* _DATASET EXTRACT_:
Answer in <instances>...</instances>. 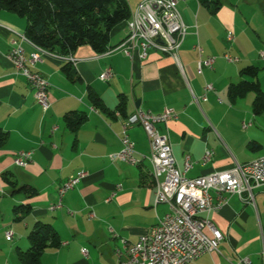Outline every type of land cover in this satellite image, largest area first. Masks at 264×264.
<instances>
[{
    "label": "crops",
    "instance_id": "crops-1",
    "mask_svg": "<svg viewBox=\"0 0 264 264\" xmlns=\"http://www.w3.org/2000/svg\"><path fill=\"white\" fill-rule=\"evenodd\" d=\"M126 1L132 15L112 30V49L97 54L88 45L80 47L73 54V77L64 71L69 65L66 58L23 44L27 56L40 55L33 68L50 83L51 107L46 113L8 57L16 34L26 33L27 20L0 10V130L7 134L0 145V264H21L19 253L29 248L28 236L38 222L51 225L62 242L59 248L45 251L42 264H116L122 239L135 244L164 218L168 206L155 204L150 142L137 123L138 110L157 115L166 109L177 113V119L159 129L169 134L182 171L190 158L189 178L264 156V113L253 111L255 94L232 101L228 93L232 83L251 80L242 75L248 66L260 69L258 80L264 90V60L260 56L264 52V0H220L215 14L199 0H181L178 9L188 27L179 50L184 73L173 58L155 51L146 59L138 54L130 59L113 51L126 38L127 24L142 2ZM230 32L233 42L227 40ZM199 48L204 58H216L214 69H205L203 74L198 72ZM226 53L239 62L228 63L223 57ZM109 68L113 77L103 82L100 76ZM208 83L215 90L207 101L196 103L194 96L201 98ZM90 90L103 101L107 112L93 106ZM121 95L127 99L124 112L117 108ZM67 115H85L86 121L74 132L66 124ZM127 122L133 123L128 134L141 159L138 166L110 159L122 148V127ZM207 151L213 157L203 164ZM20 152H33L26 167L15 162ZM81 172L87 176L65 195L63 207L50 211V205L58 201L60 187ZM4 173L15 186L5 180ZM118 185L122 189L117 191ZM21 187L33 189L37 195L27 199L17 191ZM212 195L217 204V196ZM254 196L256 208L236 194L223 196L221 208L206 215L223 234L219 251L189 264H234L244 258L250 264H264V185L254 189ZM23 204H30L31 212L16 221L14 208ZM7 231L14 233L10 241ZM82 249L88 250V258Z\"/></svg>",
    "mask_w": 264,
    "mask_h": 264
},
{
    "label": "built area",
    "instance_id": "built-area-1",
    "mask_svg": "<svg viewBox=\"0 0 264 264\" xmlns=\"http://www.w3.org/2000/svg\"><path fill=\"white\" fill-rule=\"evenodd\" d=\"M181 0H142L134 10V20L127 24V36L122 43L113 49L121 51L125 56L133 59L136 54L142 59L148 58L151 51L161 53L173 58L181 71L184 69L179 60V50L187 36L188 27L178 9ZM17 38L12 40V49L9 53L15 72L26 78L34 91L38 105L44 113L51 107L49 98L50 83L39 72L34 70V64L41 60L38 53L27 56L23 47L24 43L32 44L38 51L45 54L49 52L35 46L26 34L17 33ZM229 42L234 41V35L230 32L227 36ZM200 59L198 72L203 74L205 69L213 70L216 58L202 56L199 48ZM264 60V52L261 53ZM224 59L228 63H237L239 58L226 53ZM74 64L73 55L66 58ZM112 70L106 69L100 76L103 82L112 79ZM214 86L206 84L201 98L194 96V101H207L209 93ZM177 119V113L166 109L161 114H153L138 110L137 123L143 127L150 142V156L148 157L152 167L159 170L161 186H155V204H166L168 211L164 218L151 229L150 233L131 244L125 239L121 240L122 248L116 250L119 261L116 264H189L207 253L219 251L224 239L221 231L211 222L208 216L217 211L225 203L224 195L236 194L244 202L256 208L254 189L264 185V156L246 163L234 162V165L221 172L189 178L186 172L192 167L190 158L185 163V171H182L173 153L169 134L160 131L159 126ZM133 125L127 122L122 127V148L118 153L112 154V162H123L131 165H139L141 159L137 157L135 143L130 139L128 128ZM247 124H243L247 128ZM33 152H20L15 160L18 166L26 167L32 159ZM213 153L207 151L203 157V164L212 160ZM87 176L81 172L70 178L59 189L58 201L51 204L50 211H56L63 207L65 195L73 190L82 179ZM118 185L116 190H121ZM116 192V191H115ZM106 200L110 202L116 193ZM215 194L218 203L213 202ZM94 217V214L91 215ZM7 240H12L14 233L6 232ZM82 254L88 258L89 252L82 249ZM248 258L239 260L234 264H250Z\"/></svg>",
    "mask_w": 264,
    "mask_h": 264
},
{
    "label": "trees",
    "instance_id": "trees-1",
    "mask_svg": "<svg viewBox=\"0 0 264 264\" xmlns=\"http://www.w3.org/2000/svg\"><path fill=\"white\" fill-rule=\"evenodd\" d=\"M200 3L215 14L221 7L220 0H199ZM0 10H8L20 17L26 18V35L37 47L57 54L63 58L73 55L80 47L88 45L97 54L111 50L110 35L112 30L121 23L130 20L131 8L126 0H0ZM64 71L73 77L71 63ZM260 69L248 66L242 70V75L251 80L232 83L228 93L230 99L238 98L252 92L255 94L253 111L264 113V90L258 80ZM90 100L93 106L102 111H108L103 101L90 90ZM118 110L124 112L127 99L120 96ZM67 126L76 132L86 121L85 115H67ZM7 139V134L0 130V145ZM3 177L12 186L16 183L10 180L9 174ZM154 178V177H153ZM155 183V182H154ZM156 186V185H155ZM18 192L25 193L27 199L37 195L33 189L21 187ZM30 204L14 208L15 220L20 221L31 212ZM29 248L19 253L21 264H42V257L47 249L59 248L61 238L49 224L38 222L28 236Z\"/></svg>",
    "mask_w": 264,
    "mask_h": 264
},
{
    "label": "bare ground",
    "instance_id": "bare-ground-1",
    "mask_svg": "<svg viewBox=\"0 0 264 264\" xmlns=\"http://www.w3.org/2000/svg\"><path fill=\"white\" fill-rule=\"evenodd\" d=\"M133 20H134V13L131 21ZM128 24H130V21L128 22ZM153 177L156 182V186H161V177L159 176V170L153 168Z\"/></svg>",
    "mask_w": 264,
    "mask_h": 264
},
{
    "label": "rangeland",
    "instance_id": "rangeland-1",
    "mask_svg": "<svg viewBox=\"0 0 264 264\" xmlns=\"http://www.w3.org/2000/svg\"><path fill=\"white\" fill-rule=\"evenodd\" d=\"M262 70L264 71V67L262 68Z\"/></svg>",
    "mask_w": 264,
    "mask_h": 264
}]
</instances>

* _TASK GOAL_:
Please report how many lines of the records above contain the string "label", giving only the number.

* _EXPECTED ANSWER_:
5